I don’t think you are going to find a cite, because profitability by country is not going to be reported publicly, and all the big companies do business in a lot of countries. But here is one data point. I worked for a company that has a huge pharmacy business (retail and wholesale) in both Canada and the US. Our margin in Canada is pretty much the same in DOLLARS per prescription for brand name drugs. The average wholesale price is almost double in the US. Since the drugs are produced in exactly the same facilities, you had better believe the pharmas are making a lot more gross profit in the US than Canada. They have higher marketing costs in the US for sure, because they can advertise in the US, but not in Canada (except in a very limited form). But they wouldn’t advertise if that didn’t increase their profits, net.
“US profit growth was maintained even whilst other top industries saw little or no growth.[28] Despite this, “..the pharmaceutical industry is — and has been for years — the most profitable of all businesses in the U.S. In the annual Fortune 500 survey, the pharmaceutical industry topped the list of the most profitable industries, with a return of 17% on revenue.”[29]”
Considering the U.S. accounts for nearly half of all pharmaceutical sales in OECD nations and pharmaceuticals are the most profitable industry in the U.S., it should be fairly clear that revenue from this country significantly outpaces any other nation in the cohort… if not all of them put together.
If your main interest is really focused on improving health care through creation of more innovative drugs and not simply preserving the profits of drug companies, how about this:
The government, through the FDA determines the criteria for approving new drugs for sale in the USA. Currently, these criteria only require that a drug perform better than a placebo to be considered effective.
How about instead the drug is required to perform better than existing drugs designed to treat the same thing?
This would provide assurance to the public and medical professionals that the new drug is indeed an improvement over previous similar drugs.
It would also provide incentive to the drug companies to not waste research dollars on “me too” drugs, because they will not be approved for sale.
I think it could be a step in the right direction worth considering. At least it gets our heads in the right area of concern. But, it could be a candidate for the law of unintended consequences.
What constitues treating the same thing? There are numerous antidepressants, for example. Would the standard be that it has to be better at treating depression in general or that it has to be a better seratonin reuptake inhibitor or a better MAOI?

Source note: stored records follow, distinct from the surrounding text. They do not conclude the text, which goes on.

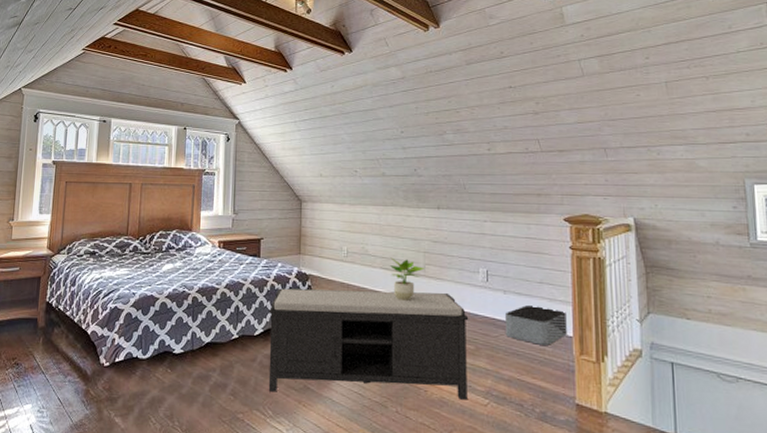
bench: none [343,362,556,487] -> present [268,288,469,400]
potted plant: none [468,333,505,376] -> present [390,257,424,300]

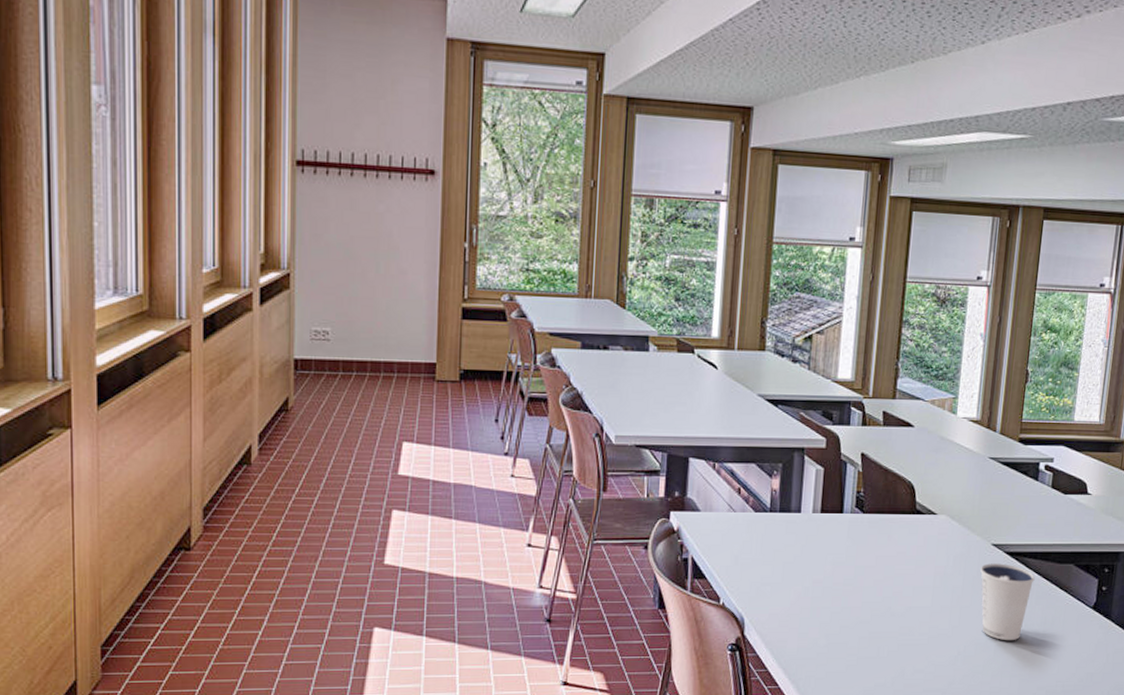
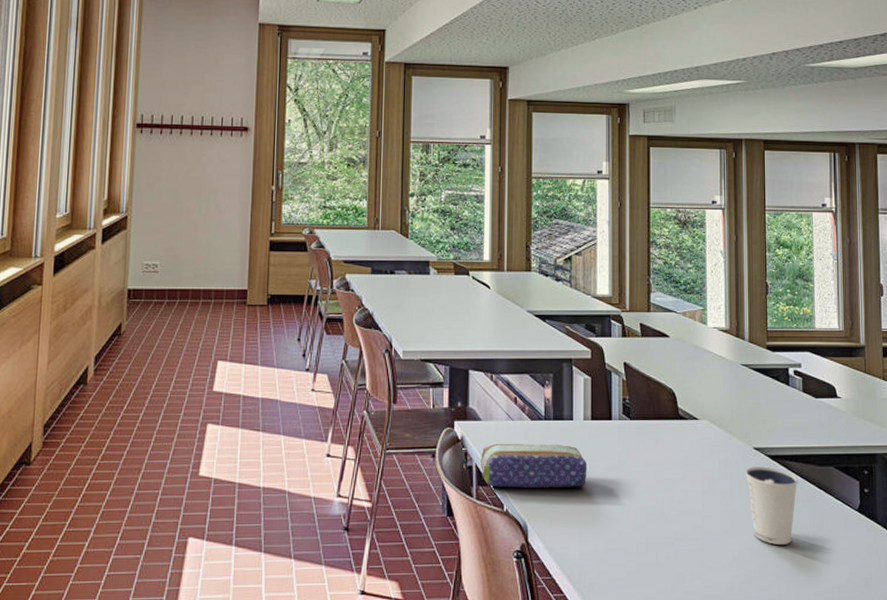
pencil case: none [697,536,813,581] -> present [481,444,587,488]

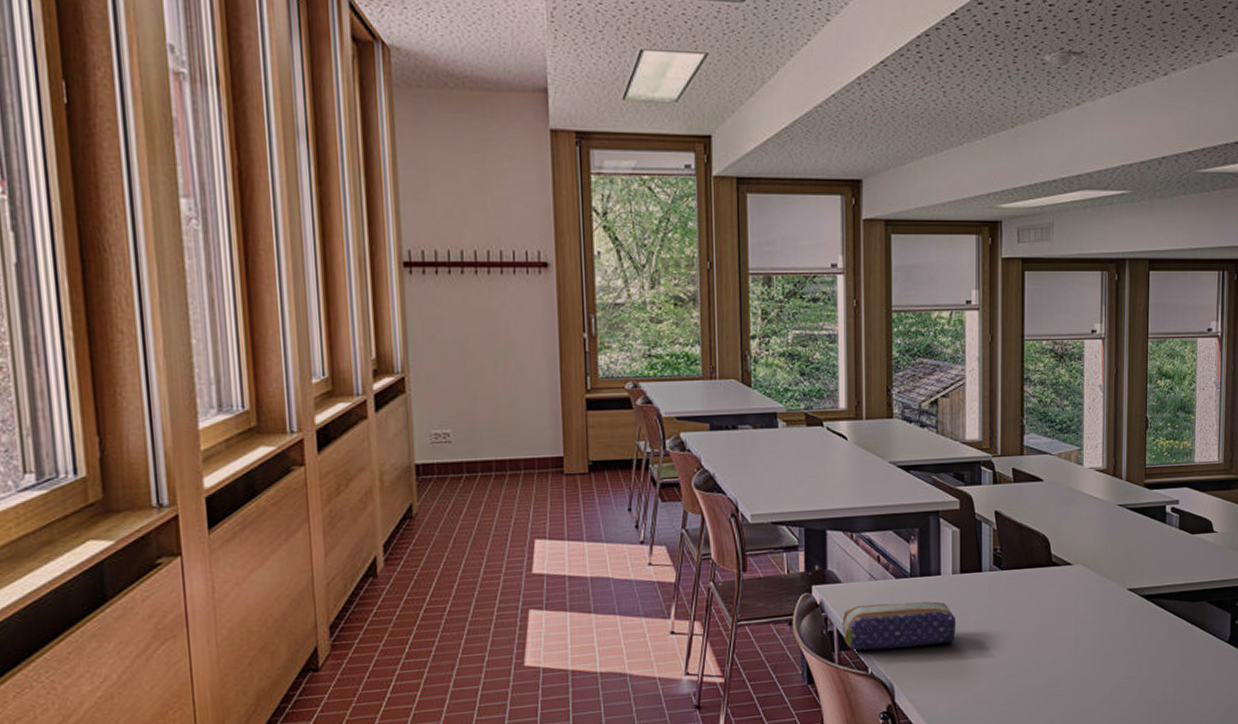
dixie cup: present [746,467,798,546] -> none [1119,607,1171,682]

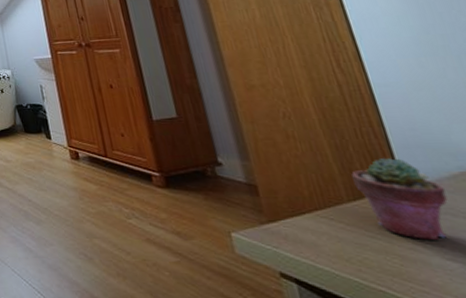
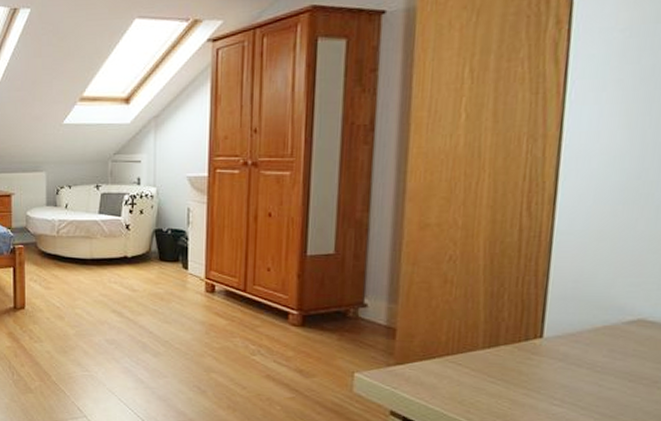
potted succulent: present [351,158,448,240] -> none [495,308,581,387]

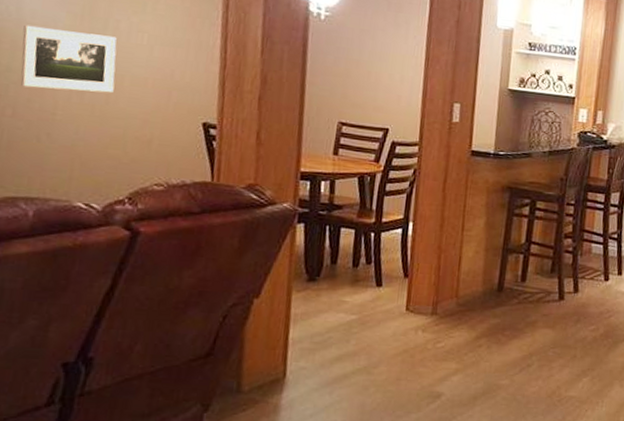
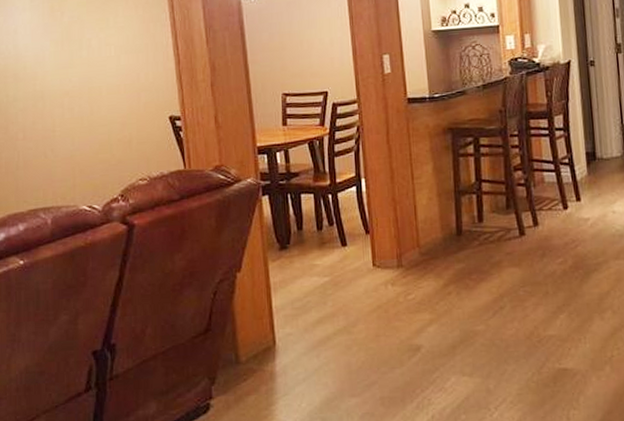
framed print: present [20,25,117,93] -> none [21,54,95,112]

Either way, how do we test if one drug is truly better than a different version? Not everyone responds the same to different drugs designed to treat the same condition. Those same antidepressants all have different degrees of efficacy on individual sufferers. It’s often a trial and error process to determine which drug or combination of drugs works for a particular patient. The same is true for a host of other drugs.
How about this: A substantial tax credit or other incentive for companies that produce drugs that work on the body in a way that is genuinely unique? Developing criteria could be a minefield, but it might be a good place to start the conversation.